This multi-part article highlights information for prospective adoptive parents. Heart to Heart, a Utah adoption agency, strives to provide the latest adoption information, including private adoption and open adoption options.
The latest adoption trend involves breaking cultural barriers and pushing past transracial issues. More Caucasian couples are seeking to adopt African American children, whether it is through domestic or international adoptions. For example, in 2004, 26-percent of African American children in foster care were adopted by Caucasian couples. This figure was up from 14-percent in 1998. With a notable increase since 2000, many agencies claim this figure is related to financial incentives for adoptive families and more Americans adopting across racial lines, as many African countries have experienced an increase in outbound adoptions to U.S. residents.
The choice to adopt a transracial child is not an easy one. Extensive studies about transracial adoptions are not conclusive, as studies are sporadic with no long-term results. However, many agencies are offering advanced support for adoptive parents that adopt a transracial child, helping to minimize the impact on the child during their formative, younger years.
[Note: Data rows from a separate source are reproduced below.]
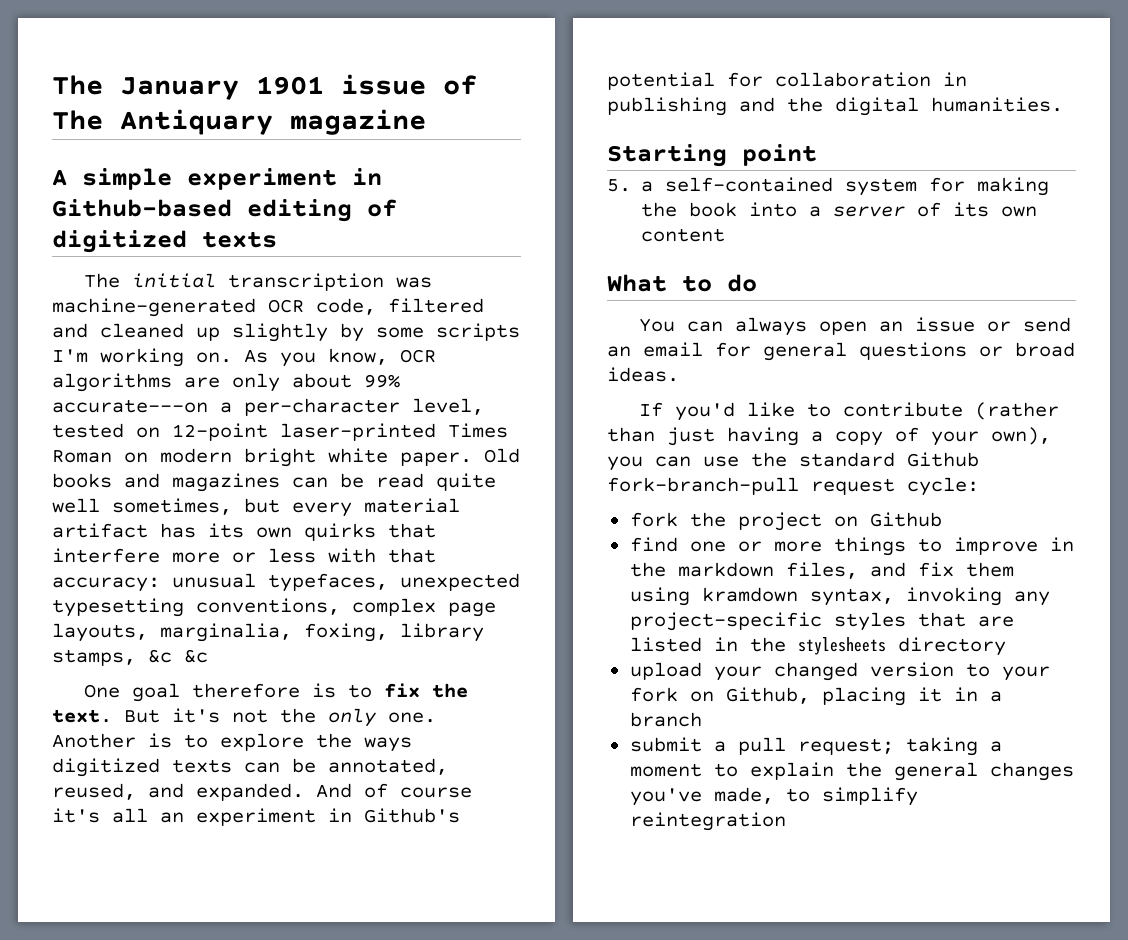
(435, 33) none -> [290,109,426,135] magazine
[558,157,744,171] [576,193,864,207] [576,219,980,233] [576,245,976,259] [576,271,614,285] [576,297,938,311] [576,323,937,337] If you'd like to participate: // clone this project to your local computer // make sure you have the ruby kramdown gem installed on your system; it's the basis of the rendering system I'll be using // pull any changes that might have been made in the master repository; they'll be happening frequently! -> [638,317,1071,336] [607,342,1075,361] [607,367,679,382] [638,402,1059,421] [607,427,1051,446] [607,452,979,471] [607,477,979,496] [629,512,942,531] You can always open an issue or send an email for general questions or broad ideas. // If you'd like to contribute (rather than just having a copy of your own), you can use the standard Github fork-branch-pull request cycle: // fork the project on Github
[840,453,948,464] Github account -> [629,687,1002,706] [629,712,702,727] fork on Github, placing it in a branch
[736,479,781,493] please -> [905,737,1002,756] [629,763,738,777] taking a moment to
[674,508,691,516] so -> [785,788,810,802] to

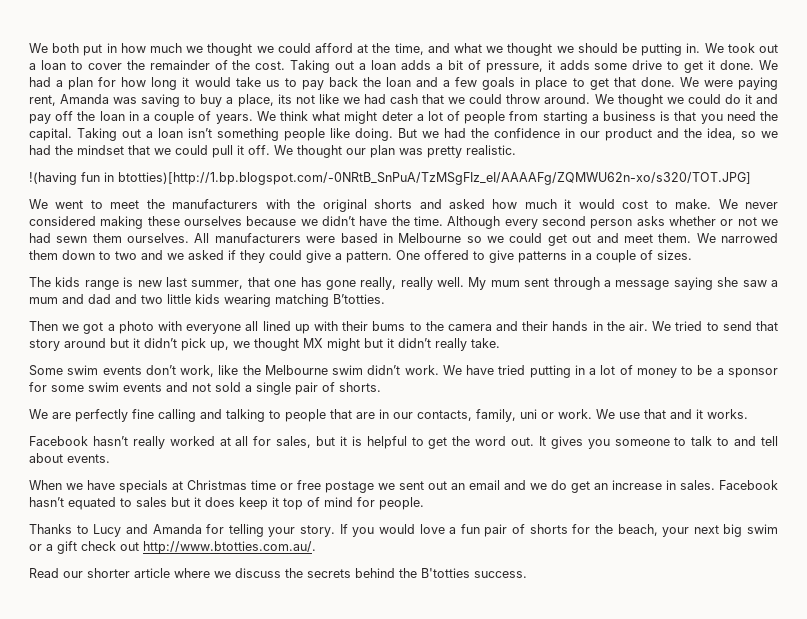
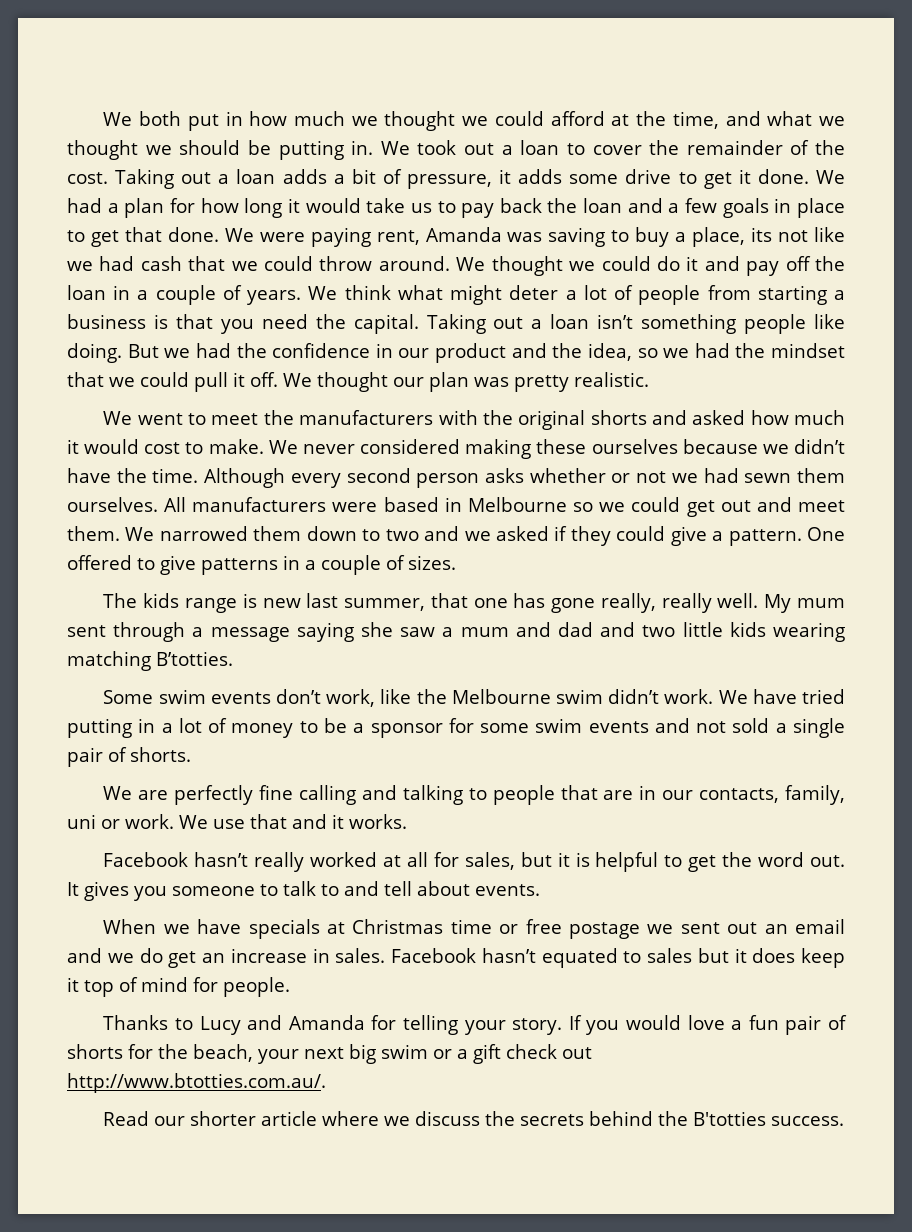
[29,172,751,185] // !(having fun in btotties)[http://1.bp.blogspot.com/-0NRtB_SnPuA/TzMSgFIz_eI/AAAAFg/ZQMWU62n-xo/s320/TOT.JPG] -> (649, 379) none
[29,321,779,334] [29,338,500,351] // Then we got a photo with everyone all lined up with their bums to the camera and their hands in the air. We tried to send that story around but it didn’t pick up, we thought MX might but it didn’t really take. -> (233, 658) none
Reports show that transracial children adopted by couples often look in the mirror and feel different, especially if they do not live in ethnically mixed neighborhoods. In fact, parents are advised to embrace their adoptive child’s cultural roots and incorporate this into family traditions and events, helping children feel unique, yet teaching them to appreciate their heritage.
Children should never feel embarrassed or ashamed about being different and their uniqueness should be celebrated. In fact, some experts are actually recommending cultural camps, which would teach children more about their ethnic heritage, while allowing them to feel embraced by other same-race children.
Adoptive parents should never downplay if a transracial child feels uncomfortable about racial barriers. Having an open policy with children to discuss differences, especially if school-age children make comments, is important. This facilitates an open communication path, which is advantageous to a healthy parent-child relationship.
While many big cities may not experience transracial barriers, adoptive parents should be sensitive to small town issues, as transracial adoptions may not be something that has been embraced by the local community. Parents should be proud of their adoptive child and talking to people about the benefits of transracial adoption may help overcome some of these barriers. Often, barriers are simply associated with negative connotations and misunderstandings. Parents can help overcome this by simply addressing these issues and being positive role models within their communities.